The quandary this year is that Ryan will likely have to cut spending much more deeply in order to show no deficit by 2025 because the Congressional Budget Office said in February that slower economic growth will contribute to a $1 trillion increase in projected deficits over the coming decade.

That is causing some heartburn for centrist members who face competitive elections in November. 

“The issue is a political one,” Rep. Tom Cole (R-Okla.) said. “Speaker Boehner has been clear the decision is not made yet.”

A GOP leadership aide downplayed the canvassing of members this week.

“We are talking to our members, something we do constantly, about budget priorities,” the aide said. 

One of the crucial decisions Ryan faces in crafting a budget is whether to adopt the $1.014 trillion spending level for 2015 in the Ryan-Murray deal or for a lower number, such as the $995 billion sequestration level.

Several members said they have heard Ryan plans to use that number and adopt deeper cuts in out years to get to a balance.

“Yes, it would require [deeper out-year cuts], but we’re not talking about a 10 percent cut or anything like that.
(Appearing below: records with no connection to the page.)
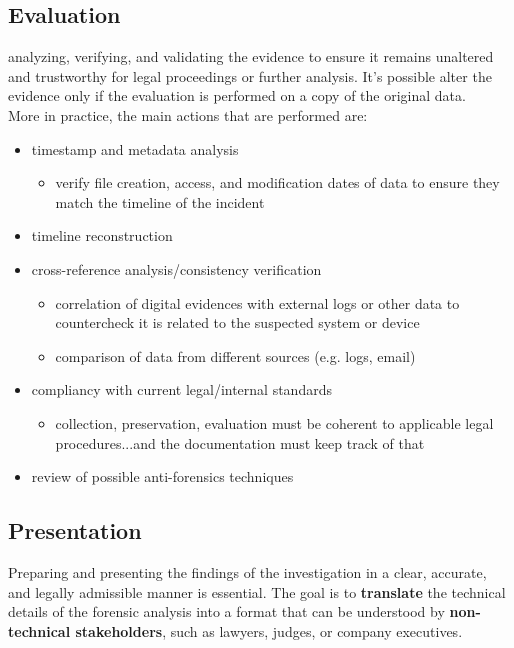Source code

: \subsection{Evaluation}
analyzing, verifying, and validating the evidence to ensure it remains unaltered and trustworthy for legal proceedings or further analysis. It's possible alter the evidence only if the evaluation is performed on a copy of the original data. \\
More in practice, the main actions that are performed are:
\begin{itemize}[itemsep=0pt]
    \item timestamp and metadata analysis
    \begin{itemize}
        \item verify file creation, access, and modification dates of data to ensure they match the timeline of the incident
    \end{itemize}
    \item timeline reconstruction
    \item cross-reference analysis/consistency verification
    \begin{itemize}
        \item correlation of digital evidences with external logs or other data to countercheck it is related to the suspected system or device
    \item comparison of data from different sources (e.g. logs, email)
    \end{itemize}
    \item compliancy with current legal/internal standards
    \begin{itemize}
        \item collection, preservation, evaluation must be coherent to applicable legal procedures...and the documentation must keep track of that
    \end{itemize}
    \item review of possible anti-forensics techniques
\end{itemize}

\subsection{Presentation}
Preparing and presenting the findings of the investigation in a clear, accurate, and legally admissible manner is essential. The goal is to \textbf{translate} the technical details of the forensic analysis into a format that can be understood by \textbf{non-technical stakeholders}, such as lawyers, judges, or company executives.

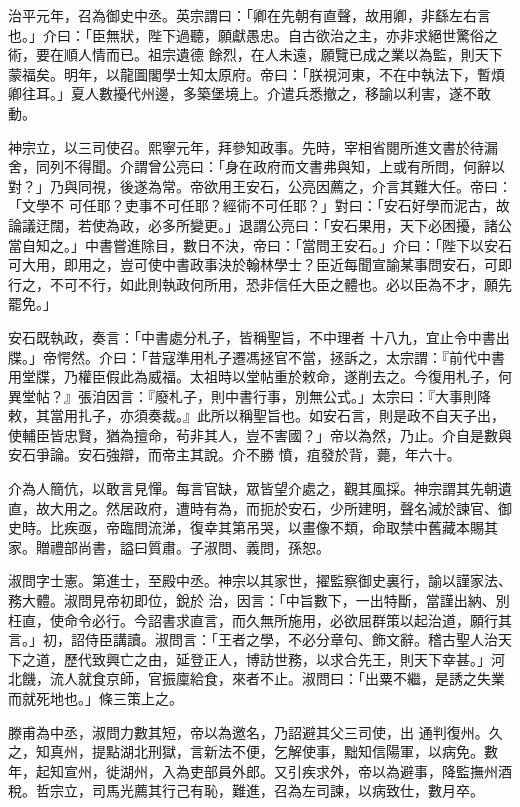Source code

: \begin{pinyinscope}
 治平元年，召為御史中丞。英宗謂曰：「卿在先朝有直聲，故用卿，非繇左右言也。」介曰：「臣無狀，陛下過聽，願獻愚忠。自古欲治之主，亦非求絕世驚俗之術，要在順人情而已。祖宗遺德
 餘烈，在人未遠，願覽已成之業以為監，則天下蒙福矣。明年，以龍圖閣學士知太原府。帝曰：「朕視河東，不在中執法下，暫煩卿往耳。」夏人數擾代州邊，多築堡境上。介遣兵悉撤之，移諭以利害，遂不敢動。



 神宗立，以三司使召。熙寧元年，拜參知政事。先時，宰相省閱所進文書於待漏舍，同列不得聞。介謂曾公亮曰：「身在政府而文書弗與知，上或有所問，何辭以對？」乃與同視，後遂為常。帝欲用王安石，公亮因薦之，介言其難大任。帝曰：「文學不
 可任耶？吏事不可任耶？經術不可任耶？」對曰：「安石好學而泥古，故論議迂闊，若使為政，必多所變更。」退謂公亮曰：「安石果用，天下必困擾，諸公當自知之。」中書嘗進除目，數日不決，帝曰：「當問王安石。」介曰：「陛下以安石可大用，即用之，豈可使中書政事決於翰林學士？臣近每聞宣諭某事問安石，可即行之，不可不行，如此則執政何所用，恐非信任大臣之體也。必以臣為不才，願先罷免。」



 安石既執政，奏言：「中書處分札子，皆稱聖旨，不中理者
 十八九，宜止令中書出牒。」帝愕然。介曰：「昔寇準用札子遷馮拯官不當，拯訴之，太宗謂：『前代中書用堂牒，乃權臣假此為威福。太祖時以堂帖重於敕命，遂削去之。今復用札子，何異堂帖？』張洎因言：『廢札子，則中書行事，別無公式。」太宗曰：『大事則降敕，其當用扎子，亦須奏裁。』此所以稱聖旨也。如安石言，則是政不自天子出，使輔臣皆忠賢，猶為擅命，茍非其人，豈不害國？」帝以為然，乃止。介自是數與安石爭論。安石強辯，而帝主其說。介不勝
 憤，疽發於背，薨，年六十。



 介為人簡伉，以敢言見憚。每言官缺，眾皆望介處之，觀其風採。神宗謂其先朝遺直，故大用之。然居政府，遭時有為，而扼於安石，少所建明，聲名減於諫官、御史時。比疾亟，帝臨問流涕，復幸其第吊哭，以畫像不類，命取禁中舊藏本賜其家。贈禮部尚書，謚曰質肅。子淑問、義問，孫恕。



 淑問字士憲。第進士，至殿中丞。神宗以其家世，擢監察御史裏行，諭以謹家法、務大體。淑問見帝初即位，銳於
 治，因言：「中旨數下，一出特斷，當謹出納、別枉直，使命令必行。今詔書求直言，而久無所施用，必欲屈群策以起治道，願行其言。」初，詔侍臣講讀。淑問言：「王者之學，不必分章句、飾文辭。稽古聖人治天下之道，歷代致興亡之由，延登正人，博訪世務，以求合先王，則天下幸甚。」河北饑，流人就食京師，官振廩給食，來者不止。淑問曰：「出粟不繼，是誘之失業而就死地也。」條三策上之。



 滕甫為中丞，淑問力數其短，帝以為邀名，乃詔避其父三司使，出
 通判復州。久之，知真州，提點湖北刑獄，言新法不便，乞解使事，黜知信陽軍，以病免。數年，起知宣州，徙湖州，入為吏部員外郎。又引疾求外，帝以為避事，降監撫州酒稅。哲宗立，司馬光薦其行己有恥，難進，召為左司諫，以病致仕，數月卒。




\end{pinyinscope}
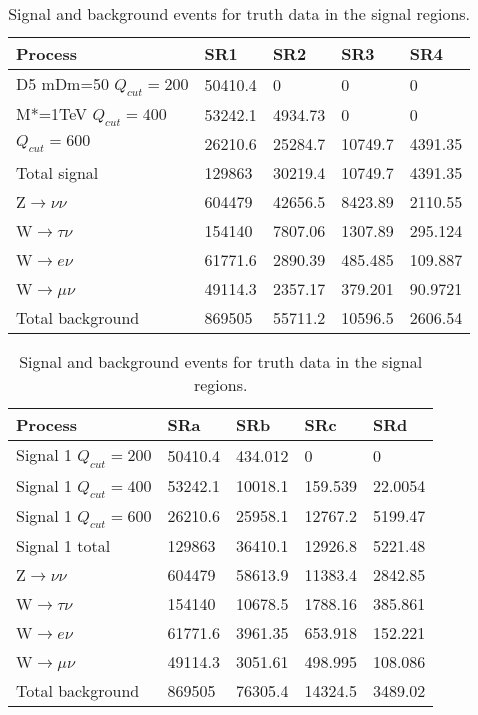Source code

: \begin{table}[ht]
\begin{center}
\begin{tabular}{|l|l|l|l|l|}
\hline
Process & SR1  & SR2 & SR3 & SR4 \\ \hline
D5 mDm=50 $Q_{cut}=200$&50410.4&0&0&0 \\
M*=1TeV $Q_{cut}=400$&53242.1&4934.73&0&0 \\
$Q_{cut}=600$&26210.6&25284.7&10749.7&4391.35 \\ \hline
Total signal&129863&30219.4&10749.7&4391.35 \\ \hline
Z$\rightarrow\nu\nu$&604479&42656.5&8423.89&2110.55 \\
W$\rightarrow\tau\nu$&154140&7807.06&1307.89&295.124 \\
W$\rightarrow e\nu$&61771.6&2890.39&485.485&109.887 \\
W$\rightarrow\mu\nu$&49114.3&2357.17&379.201&90.9721 \\ \hline
Total background&869505&55711.2&10596.5&2606.54 \\ \hline
\end{tabular}
\caption{Signal and background events for truth data in the signal regions.}
\label{tab:srtruth1}
\end{center}
\end{table}
\begin{table}
\begin{center}
\begin{tabular}{|l|l|l|l|l|}
\hline
Process & SRa  & SRb & SRc & SRd \\ \hline
Signal 1 $Q_{cut}=200$&50410.4&434.012&0&0 \\
Signal 1 $Q_{cut}=400$&53242.1&10018.1&159.539&22.0054 \\
Signal 1 $Q_{cut}=600$&26210.6&25958.1&12767.2&5199.47 \\
Signal 1 total&129863&36410.1&12926.8&5221.48 \\
Z$\rightarrow\nu\nu$&604479&58613.9&11383.4&2842.85 \\
W$\rightarrow\tau\nu$&154140&10678.5&1788.16&385.861 \\
W$\rightarrow e\nu$&61771.6&3961.35&653.918&152.221 \\
W$\rightarrow\mu\nu$&49114.3&3051.61&498.995&108.086 \\
Total background&869505&76305.4&14324.5&3489.02 \\ \hline
\end{tabular}
\caption{Signal and background events for truth data in the signal regions.}
\label{tab:srtruth2}
\end{center}
\end{table}


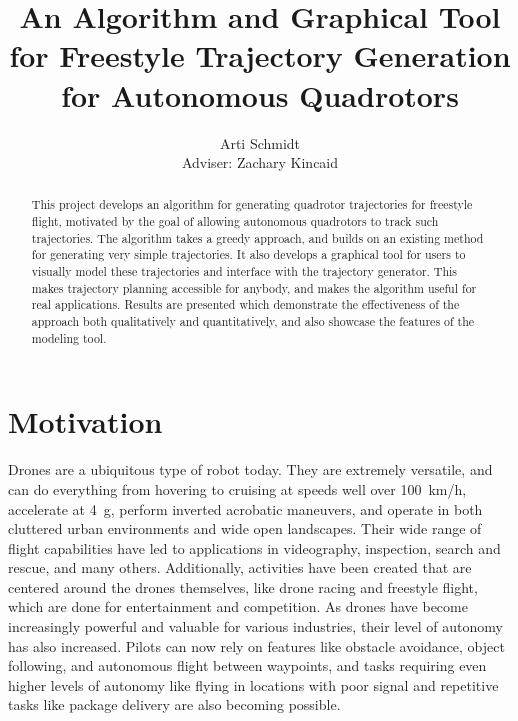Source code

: \documentclass[pageno]{jpaper}
\begin{document}
\title{An Algorithm and Graphical Tool for Freestyle Trajectory Generation for Autonomous Quadrotors}

\author{Arti Schmidt \\ Adviser: Zachary Kincaid}

\date{}
\maketitle

\thispagestyle{empty}
\doublespacing
\begin{abstract}
This project develops an algorithm for generating quadrotor trajectories for freestyle flight, motivated by the goal of allowing autonomous quadrotors to track such trajectories. The algorithm takes a greedy approach, and builds on an existing method for generating very simple trajectories. It also develops a graphical tool for users to visually model these trajectories and interface with the trajectory generator. This makes trajectory planning accessible for anybody, and makes the algorithm useful for real applications. Results are presented which demonstrate the effectiveness of the approach both qualitatively and quantitatively, and also showcase the features of the modeling tool.
\end{abstract}

\section{Motivation}

Drones are a ubiquitous type of robot today. They are extremely versatile, and can do everything from hovering to cruising at speeds well over \qty{100}{km/h}, accelerate at \qty{4}{g}, perform inverted acrobatic maneuvers, and operate in both cluttered urban environments and wide open landscapes. Their wide range of flight capabilities have led to applications in videography, inspection, search and rescue, and many others. Additionally, activities have been created that are centered around the drones themselves, like drone racing and freestyle flight, which are done for entertainment and competition. As drones have become increasingly powerful and valuable for various industries, their level of autonomy has also increased. Pilots can now rely on features like obstacle avoidance, object following, and autonomous flight between waypoints, and tasks requiring even higher levels of autonomy like flying in locations with poor signal and repetitive tasks like package delivery are also becoming possible.
\end{document}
We’re not talking about that,” said Rep. James Lankford (Okla.), a member of the GOP leadership who serves on the budget committee.

Budget committee members say less of a concern has been how to handle Ways and Means Chairman Dave Camp’s (R-Mich.) outline for tax reform. Camp’s ideas can be said to conform to last year’s budget proposal to cut tax breaks in order to lower the top individual rate to 25 percent, even though Camp imposes a surtax on some earners making their effective rate 35 percent.

Members said there would be no need to endorse Camp’s full proposal in the budget language, and it could be alluded to as an option. 

Lankford said members of the committee are still going through the discretionary budget and have not turned to entitlement reform or questions about whether to include Camp’s tax plan.

“We still have a ways to go on it. It’s not done,” he said. “We’ve started going through the details of every segment of the budget and we’re working our way through, but it’s not at a point where we can turn it over, by any means. We haven’t made a lot of decisions still.”

Fleming said Ryan might be able to get support from some lawmakers who voted against the Ryan-Murray deal by adopting some proposals from the more aggressive Republican Study Committee budgets of previous years. “I think you would likely see more RSC members support that,” he said.

Budget Committee member Rep. Tom McClintock (R-Calif.) voted against the Ryan-Murray deal, but said he would be open to voting for a Ryan measure that contains its top-line number as long as it balances in 10 years. “It is a moral imperative to do a budget,” he said. 

But deeper cuts could jeopardize support from more vulnerable members.

Rep. Charlie Dent (R-Pa.), who hails from a swing district, said he had been told that this year’s budget would be “virtually the same” as last year’s and would not have a problem voting for it again.

“If it’s the same budget you voted for last year, you’ve already voted for it once,” he said.

Rep. Devin Nunes (R-Calif.) said he was “agnostic” about doing a budget in 2014. “I’m fine either way,” he said.

Democrats have been eager to attack Ryan budgets in previous years for their proposals to partially privatize Medicare and make deep cuts to Medicaid and food stamps.

This year would likely be no different.

Rep. Chris Van Hollen (Md.), the top Democrat on the Budget Committee, said the indecision shows the GOP is facing a bad situation on the budget. 

“They are in a tough position because of all their rhetoric over the last four years about the paramount importance of having a budget and yet it is going to put them in a bind on a lot of big issues,” he said. 

“They are going to have to decide whether it is politically risky to roll out another budget that provides tax breaks for very wealthy people and slashes investments for kids and important safety net programs,” Van Hollen added.